### Problem to solve
Reproduce all of the data that follows, character for character.
#### Source information
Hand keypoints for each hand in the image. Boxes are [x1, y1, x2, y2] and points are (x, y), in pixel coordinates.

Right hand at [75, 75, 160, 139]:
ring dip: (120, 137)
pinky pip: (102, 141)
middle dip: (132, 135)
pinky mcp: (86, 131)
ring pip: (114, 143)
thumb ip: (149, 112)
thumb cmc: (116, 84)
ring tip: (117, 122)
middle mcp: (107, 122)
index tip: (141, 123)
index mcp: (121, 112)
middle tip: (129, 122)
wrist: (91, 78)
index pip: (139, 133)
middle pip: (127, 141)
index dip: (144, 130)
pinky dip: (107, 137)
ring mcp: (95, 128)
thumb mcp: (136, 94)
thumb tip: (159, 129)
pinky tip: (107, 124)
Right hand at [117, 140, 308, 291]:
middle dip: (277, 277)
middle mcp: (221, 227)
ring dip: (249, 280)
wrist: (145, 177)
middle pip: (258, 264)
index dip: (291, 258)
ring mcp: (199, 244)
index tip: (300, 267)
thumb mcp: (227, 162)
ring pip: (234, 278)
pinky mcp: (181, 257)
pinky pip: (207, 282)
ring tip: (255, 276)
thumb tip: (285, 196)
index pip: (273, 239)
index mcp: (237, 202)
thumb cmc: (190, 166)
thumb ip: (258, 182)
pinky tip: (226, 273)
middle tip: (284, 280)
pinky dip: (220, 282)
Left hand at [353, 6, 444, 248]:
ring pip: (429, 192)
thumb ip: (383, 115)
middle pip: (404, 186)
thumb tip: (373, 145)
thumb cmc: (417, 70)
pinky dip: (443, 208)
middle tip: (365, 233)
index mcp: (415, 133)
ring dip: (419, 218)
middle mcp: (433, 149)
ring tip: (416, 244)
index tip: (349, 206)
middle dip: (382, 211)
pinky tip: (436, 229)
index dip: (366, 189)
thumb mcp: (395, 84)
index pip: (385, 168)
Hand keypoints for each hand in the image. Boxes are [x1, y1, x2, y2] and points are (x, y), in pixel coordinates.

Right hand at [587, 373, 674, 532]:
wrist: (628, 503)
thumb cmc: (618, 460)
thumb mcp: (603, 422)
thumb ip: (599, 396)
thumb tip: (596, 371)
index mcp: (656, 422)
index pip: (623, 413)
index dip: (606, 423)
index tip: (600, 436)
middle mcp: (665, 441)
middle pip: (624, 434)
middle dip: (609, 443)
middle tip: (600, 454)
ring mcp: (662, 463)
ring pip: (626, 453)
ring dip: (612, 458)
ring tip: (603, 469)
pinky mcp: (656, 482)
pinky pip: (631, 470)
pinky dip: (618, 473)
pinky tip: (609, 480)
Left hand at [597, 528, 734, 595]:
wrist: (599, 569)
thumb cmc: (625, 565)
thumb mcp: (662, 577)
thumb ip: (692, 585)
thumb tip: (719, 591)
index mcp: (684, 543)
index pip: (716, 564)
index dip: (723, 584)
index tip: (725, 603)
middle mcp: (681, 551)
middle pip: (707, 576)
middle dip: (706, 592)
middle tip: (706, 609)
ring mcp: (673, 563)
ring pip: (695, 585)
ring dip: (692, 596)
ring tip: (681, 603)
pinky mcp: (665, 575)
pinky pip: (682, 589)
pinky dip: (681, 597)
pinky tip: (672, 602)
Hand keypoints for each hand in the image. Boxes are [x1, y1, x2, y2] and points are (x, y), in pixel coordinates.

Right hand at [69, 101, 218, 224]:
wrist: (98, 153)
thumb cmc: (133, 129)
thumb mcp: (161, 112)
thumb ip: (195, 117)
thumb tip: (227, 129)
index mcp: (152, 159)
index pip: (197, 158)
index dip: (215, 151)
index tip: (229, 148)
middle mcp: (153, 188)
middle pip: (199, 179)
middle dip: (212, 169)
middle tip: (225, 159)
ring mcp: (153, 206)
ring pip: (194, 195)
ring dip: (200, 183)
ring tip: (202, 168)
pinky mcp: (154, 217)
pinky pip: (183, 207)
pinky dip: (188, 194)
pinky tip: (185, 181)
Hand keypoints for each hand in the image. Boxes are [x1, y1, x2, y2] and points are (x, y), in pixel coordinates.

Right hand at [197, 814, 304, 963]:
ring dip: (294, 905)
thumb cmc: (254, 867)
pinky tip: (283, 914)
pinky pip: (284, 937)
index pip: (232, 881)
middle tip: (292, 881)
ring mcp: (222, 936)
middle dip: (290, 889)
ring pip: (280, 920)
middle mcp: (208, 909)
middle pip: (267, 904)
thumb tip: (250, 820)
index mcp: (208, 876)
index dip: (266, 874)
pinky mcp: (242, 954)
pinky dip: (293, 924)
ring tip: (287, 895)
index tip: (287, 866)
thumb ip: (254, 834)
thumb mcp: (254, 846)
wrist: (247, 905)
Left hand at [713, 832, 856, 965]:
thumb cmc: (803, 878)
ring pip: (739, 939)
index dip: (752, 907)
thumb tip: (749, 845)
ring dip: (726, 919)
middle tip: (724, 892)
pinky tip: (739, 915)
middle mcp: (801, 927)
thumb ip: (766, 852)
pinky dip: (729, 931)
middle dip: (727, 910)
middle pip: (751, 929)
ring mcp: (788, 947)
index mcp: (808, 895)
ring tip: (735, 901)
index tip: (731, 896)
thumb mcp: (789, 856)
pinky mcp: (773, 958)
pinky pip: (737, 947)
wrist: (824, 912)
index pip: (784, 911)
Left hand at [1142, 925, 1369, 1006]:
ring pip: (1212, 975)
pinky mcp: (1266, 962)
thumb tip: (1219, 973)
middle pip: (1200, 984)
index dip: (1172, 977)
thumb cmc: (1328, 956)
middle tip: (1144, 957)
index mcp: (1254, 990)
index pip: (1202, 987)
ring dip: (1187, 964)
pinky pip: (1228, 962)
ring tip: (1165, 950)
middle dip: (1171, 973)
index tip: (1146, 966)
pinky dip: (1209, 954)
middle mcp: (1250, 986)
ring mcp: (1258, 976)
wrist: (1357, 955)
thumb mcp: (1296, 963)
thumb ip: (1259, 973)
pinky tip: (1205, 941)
########
### Response
Hand keypoints for each hand in the image. Boxes are [x1, y1, x2, y2] and points are (x, y), in pixel coordinates.

Right hand at [75, 75, 160, 139]:
ring dip: (120, 137)
pinky pip: (102, 141)
middle dip: (132, 135)
pinky mcp: (86, 131)
ring pip: (114, 143)
thumb ip: (149, 112)
thumb cmc: (116, 84)
ring tip: (117, 122)
middle mcp: (107, 122)
index tip: (141, 123)
index mcp: (121, 112)
middle tip: (129, 122)
wrist: (91, 78)
index pip: (139, 133)
middle pip: (127, 141)
index dip: (144, 130)
pinky dip: (107, 137)
ring mcp: (95, 128)
thumb mcp: (136, 94)
thumb tip: (159, 129)
pinky tip: (107, 124)
Right hand at [117, 140, 308, 291]:
middle dip: (277, 277)
middle mcp: (221, 227)
ring dip: (249, 280)
wrist: (145, 177)
middle pip: (258, 264)
index dip: (291, 258)
ring mcp: (199, 244)
index tip: (300, 267)
thumb mcp: (227, 162)
ring pip: (234, 278)
pinky mcp: (181, 257)
pinky pip: (207, 282)
ring tip: (255, 276)
thumb tip: (285, 196)
index pip: (273, 239)
index mcp: (237, 202)
thumb cmc: (190, 166)
thumb ip: (258, 182)
pinky tip: (226, 273)
middle tip: (284, 280)
pinky dip: (220, 282)
Left hand at [353, 6, 444, 248]:
ring pip: (429, 192)
thumb ip: (383, 115)
middle pip: (404, 186)
thumb tip: (373, 145)
thumb cmc: (417, 70)
pinky dip: (443, 208)
middle tip: (365, 233)
index mcp: (415, 133)
ring dip: (419, 218)
middle mcp: (433, 149)
ring tip: (416, 244)
index tip: (349, 206)
middle dip: (382, 211)
pinky tip: (436, 229)
index dip: (366, 189)
thumb mcp: (395, 84)
index pip: (385, 168)
Hand keypoints for each hand in the image. Boxes are [x1, y1, x2, y2] and points are (x, y), in pixel coordinates.

Right hand at [587, 373, 674, 532]:
wrist: (628, 503)
thumb cmc: (618, 460)
thumb mcp: (603, 422)
thumb ip: (599, 396)
thumb tip: (596, 371)
index mcp: (656, 422)
index pip: (623, 413)
index dip: (606, 423)
index tip: (600, 436)
middle mcp: (665, 441)
middle pip: (624, 434)
middle dip: (609, 443)
middle tip: (600, 454)
ring mcp: (662, 463)
ring pip: (626, 453)
ring dip: (612, 458)
ring tip: (603, 469)
pinky mcp: (656, 482)
pinky pip: (631, 470)
pinky dip: (618, 473)
pinky tip: (609, 480)
Left hand at [597, 528, 734, 595]:
wrist: (599, 569)
thumb cmc: (625, 565)
thumb mcp: (662, 577)
thumb ip: (692, 585)
thumb tip: (719, 591)
index mcp: (684, 543)
index pip: (716, 564)
index dip: (723, 584)
index tip: (725, 603)
middle mcp: (681, 551)
middle pip: (707, 576)
middle dip: (706, 592)
middle tip: (706, 609)
ring mcp: (673, 563)
ring pip: (695, 585)
ring dip: (692, 596)
ring tip: (681, 603)
pinky mcp: (665, 575)
pinky pip: (682, 589)
pinky dip: (681, 597)
pinky tip: (672, 602)
Hand keypoints for each hand in the image. Boxes are [x1, y1, x2, y2] and points are (x, y), in pixel coordinates.

Right hand at [69, 101, 218, 224]:
wrist: (98, 153)
thumb cmc: (133, 129)
thumb mcp: (161, 112)
thumb ip: (195, 117)
thumb tip: (227, 129)
index mcp: (152, 159)
index pip: (197, 158)
index dip: (215, 151)
index tip: (229, 148)
middle mcp: (153, 188)
middle pip: (199, 179)
middle dip: (212, 169)
middle tip: (225, 159)
ring mcp: (153, 206)
ring pip: (194, 195)
ring dip: (200, 183)
ring tip: (202, 168)
pinky mcp: (154, 217)
pinky pip: (183, 207)
pinky dip: (188, 194)
pinky tip: (185, 181)
Hand keypoints for each hand in the image. Boxes are [x1, y1, x2, y2] and points are (x, y), in pixel coordinates.

Right hand at [197, 814, 304, 963]:
ring dip: (294, 905)
thumb cmc: (254, 867)
pinky tip: (283, 914)
pinky pip: (284, 937)
index pip: (232, 881)
middle tip: (292, 881)
ring mcp: (222, 936)
middle dip: (290, 889)
ring pip: (280, 920)
middle mcp: (208, 909)
middle pip: (267, 904)
thumb tip: (250, 820)
index mcp: (208, 876)
index dip: (266, 874)
pinky mcp: (242, 954)
pinky dip: (293, 924)
ring tip: (287, 895)
index tip: (287, 866)
thumb ip: (254, 834)
thumb mcp: (254, 846)
wrist: (247, 905)
Left hand at [713, 832, 856, 965]:
thumb cmc: (803, 878)
ring pip: (739, 939)
index dip: (752, 907)
thumb tip: (749, 845)
ring dip: (726, 919)
middle tip: (724, 892)
pinky tip: (739, 915)
middle mcp: (801, 927)
thumb ip: (766, 852)
pinky dip: (729, 931)
middle dip: (727, 910)
middle pip: (751, 929)
ring mcp: (788, 947)
index mcp: (808, 895)
ring tip: (735, 901)
index tip: (731, 896)
thumb mcp: (789, 856)
pinky mcp: (773, 958)
pinky pip: (737, 947)
wrist: (824, 912)
index pip: (784, 911)
Left hand at [1142, 925, 1369, 1006]:
ring pip: (1212, 975)
pinky mcp: (1266, 962)
thumb tip: (1219, 973)
middle pip: (1200, 984)
index dip: (1172, 977)
thumb cmc: (1328, 956)
middle tip: (1144, 957)
index mcp: (1254, 990)
index pip: (1202, 987)
ring dip: (1187, 964)
pinky pip: (1228, 962)
ring tip: (1165, 950)
middle dip: (1171, 973)
index tip: (1146, 966)
pinky dip: (1209, 954)
middle mcp: (1250, 986)
ring mcp: (1258, 976)
wrist: (1357, 955)
thumb mcp: (1296, 963)
thumb ip: (1259, 973)
pinky tip: (1205, 941)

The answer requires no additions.